This document describes use cases and requirements for Danmaku.

This is still a work in progress. The proposal is being incubated in the W3C Bullet Chatting Community Group.

Introduction

To create more immersive media experiences, many video-sharing platforms embed social mechanisms that allow users to share comments and view others' comments at specific points in a media timeline. One of these mechanisms is bullet chatting, also known as danmaku (弾幕) in Japanese, where a possibly large number of comments and annotations get rendered and animated as video overlays during playback (see ).

Bullet chatting was first introduced by the Japanese video-sharing website Niconico (ニコニコ). In China, besides use in video-sharing websites such as Bilibili and AcFun, bullet chatting is also supported by video players embedded in main video websites such as Tencent video, iQiyi video, Youku video and Migu video (see ).

Example of bullet chatting
An example of bullet chatting

Bullet Chatting attributes

A bullet chatting comment can be described with the following three attributes:

Bullet Chatting characteristics

A bullet Chatting experience has three characteristics:

Basic modes of the Bullet Chatting

There are four basic modes for a bullet chatting comment:

  1. Rolling Bullet Chatting: the bullet chat moves from right to left at a constant speed, stacked from top to bottom.
  2. Reverse Bullet Chatting: the bullet chat moves from left to right at a constant speed, stacked from top to bottom. This is contrasted against Rolling Bullet Chatting.
  3. Top Bullet Chatting: A bullet chat that is horizontally and statically centered, stacked from top to bottom.
  4. Bottom Bullet Chatting: A bullet chat that is horizontally and statically centered, stacked from bottom to top.

In addition, Bullet Chatting has higher levels of customization and is out of scope for this document.

Terminology

This document uses the following terms:

Background

Analysis from the perspective of user experience

During live streaming, two popular text chatting features are often provided to encourage user interaction: Chatroom and Bullet Chatting.

an example of chatroom
Chatroom: with the input of text, the content list will be scrolling from the bottom to the top at a constant speed.
an example of Bullet Chatting
Bullet Chatting: with the input of text, a single line of text will show up from the right side of the video, moving right-to-left in an independent path.

Advantage of displaying with Bullet Chatting

We can see from the below figure that when many people are chatting in the same room during live streaming, messages will be scrolling quickly, the display time of each message is highly affected by the chatroom's activity, the more active the users are, the less time each message will be displayed.

the display time of a single message in a chatroom
The display time of a single message in a chatroom

Bullet Chatting tries to provide a better way to display each message when many people are chatting online at the same time.

  • Density of the Information

    Compared to the chatroom, Bullet Chatting has a wider display area, which provides better user experience reading a message even with the same font size.

    the display time of a single message in Bullet Chatting
    a figure of the display time of a single message in Bullet Chatting
  • Update Frequency of the Information

    In the Chatroom display mode, each message is scrolling up at the same speed as the others, so it's very difficult to do some special handling. While in the Bullet Chatting mode, each message is moving along their own path, and rarely affected by the update frequency of all the other messages, so it's possible and encouraged to ensure a proper display time for each message by algorithms.

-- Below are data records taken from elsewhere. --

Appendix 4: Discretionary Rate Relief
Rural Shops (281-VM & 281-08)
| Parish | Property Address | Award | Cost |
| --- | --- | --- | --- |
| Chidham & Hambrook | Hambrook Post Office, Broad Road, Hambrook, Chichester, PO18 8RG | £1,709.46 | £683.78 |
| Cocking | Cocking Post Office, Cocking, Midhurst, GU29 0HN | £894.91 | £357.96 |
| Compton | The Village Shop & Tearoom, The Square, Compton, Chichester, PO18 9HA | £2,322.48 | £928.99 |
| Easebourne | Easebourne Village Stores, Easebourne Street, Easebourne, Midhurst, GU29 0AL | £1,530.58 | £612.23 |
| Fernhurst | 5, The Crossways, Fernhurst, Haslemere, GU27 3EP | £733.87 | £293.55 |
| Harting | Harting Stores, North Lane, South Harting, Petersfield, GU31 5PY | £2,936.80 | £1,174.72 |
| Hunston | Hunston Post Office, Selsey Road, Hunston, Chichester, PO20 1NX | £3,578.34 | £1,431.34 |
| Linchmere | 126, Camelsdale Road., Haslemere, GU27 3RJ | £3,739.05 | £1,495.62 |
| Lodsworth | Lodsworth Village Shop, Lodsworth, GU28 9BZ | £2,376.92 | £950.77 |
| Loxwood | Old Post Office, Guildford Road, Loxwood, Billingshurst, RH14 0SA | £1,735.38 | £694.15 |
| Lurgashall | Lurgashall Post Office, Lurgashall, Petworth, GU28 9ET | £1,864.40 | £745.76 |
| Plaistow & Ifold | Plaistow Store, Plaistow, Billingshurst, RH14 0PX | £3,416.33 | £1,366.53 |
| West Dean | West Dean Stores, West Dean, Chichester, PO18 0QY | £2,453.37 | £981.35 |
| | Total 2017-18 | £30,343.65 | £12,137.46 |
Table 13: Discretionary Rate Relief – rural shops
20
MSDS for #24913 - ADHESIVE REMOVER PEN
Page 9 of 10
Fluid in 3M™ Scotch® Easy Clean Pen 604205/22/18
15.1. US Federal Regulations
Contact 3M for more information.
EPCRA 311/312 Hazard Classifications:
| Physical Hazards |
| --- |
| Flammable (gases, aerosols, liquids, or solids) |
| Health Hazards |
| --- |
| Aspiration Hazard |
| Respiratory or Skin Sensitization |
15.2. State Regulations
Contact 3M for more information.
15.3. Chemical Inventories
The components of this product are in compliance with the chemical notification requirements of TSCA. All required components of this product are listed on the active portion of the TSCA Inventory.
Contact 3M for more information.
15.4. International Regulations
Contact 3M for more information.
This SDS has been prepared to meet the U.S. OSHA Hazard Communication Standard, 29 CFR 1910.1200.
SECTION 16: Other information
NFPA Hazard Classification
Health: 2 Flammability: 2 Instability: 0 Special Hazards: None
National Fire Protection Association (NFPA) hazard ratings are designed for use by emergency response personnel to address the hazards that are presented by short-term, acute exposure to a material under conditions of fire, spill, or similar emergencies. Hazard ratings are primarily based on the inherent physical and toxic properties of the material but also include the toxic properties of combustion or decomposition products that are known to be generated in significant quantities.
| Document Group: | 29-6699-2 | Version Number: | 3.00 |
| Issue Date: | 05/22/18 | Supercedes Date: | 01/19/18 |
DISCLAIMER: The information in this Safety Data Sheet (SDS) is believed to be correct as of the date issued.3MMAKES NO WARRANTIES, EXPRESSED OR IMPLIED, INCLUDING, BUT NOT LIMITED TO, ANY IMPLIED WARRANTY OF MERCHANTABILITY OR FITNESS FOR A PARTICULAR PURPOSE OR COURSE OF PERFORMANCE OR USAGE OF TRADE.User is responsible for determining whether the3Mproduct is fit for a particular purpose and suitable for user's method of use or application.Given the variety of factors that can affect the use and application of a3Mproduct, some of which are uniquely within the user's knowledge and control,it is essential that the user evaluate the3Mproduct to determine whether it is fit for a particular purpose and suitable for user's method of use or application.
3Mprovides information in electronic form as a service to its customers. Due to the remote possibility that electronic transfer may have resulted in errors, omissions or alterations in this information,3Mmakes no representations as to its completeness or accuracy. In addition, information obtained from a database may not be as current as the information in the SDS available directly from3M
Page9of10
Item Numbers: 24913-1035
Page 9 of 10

  • Movement of Users' Sight

    In the Chatroom display mode, it's difficult for a user to concentrate on both the video content and the text comments. While in the Bullet Chatting mode, video content is actually covered by the text comments, the user's sight doesn't need to move back and forth across the video and the text messages, so it can provide better immersive experience.

    Movement of Users' Sight in Chatroom
    a figure of the movement of users' sight in the Chatroom display mode
    Movement of Users' Sight in Chatroom in Bullet Chatting
    a figure of the movement of users' sight in the Bullet Chatting display mode
  • Reading Habit

    In a lot of languages, text is read from left to right and from top to bottom, so many people are used to read a single-line message horizontally. In the Bullet Chatting mode, text is mostly moving right-to-left, which allows people to read from left to right, so the user can get the meaning of such message very quickly.

    direction of reading in Bullet Chatting
    a figure of the direction of reading in the Bullet Chatting display mode

    While in the Chatroom display mode, even the user would like to read from left to right, the text messages are actually moving from bottom to top, which leads a mismatching bevel angle and increases the difficulty for the user to easily scan the comments.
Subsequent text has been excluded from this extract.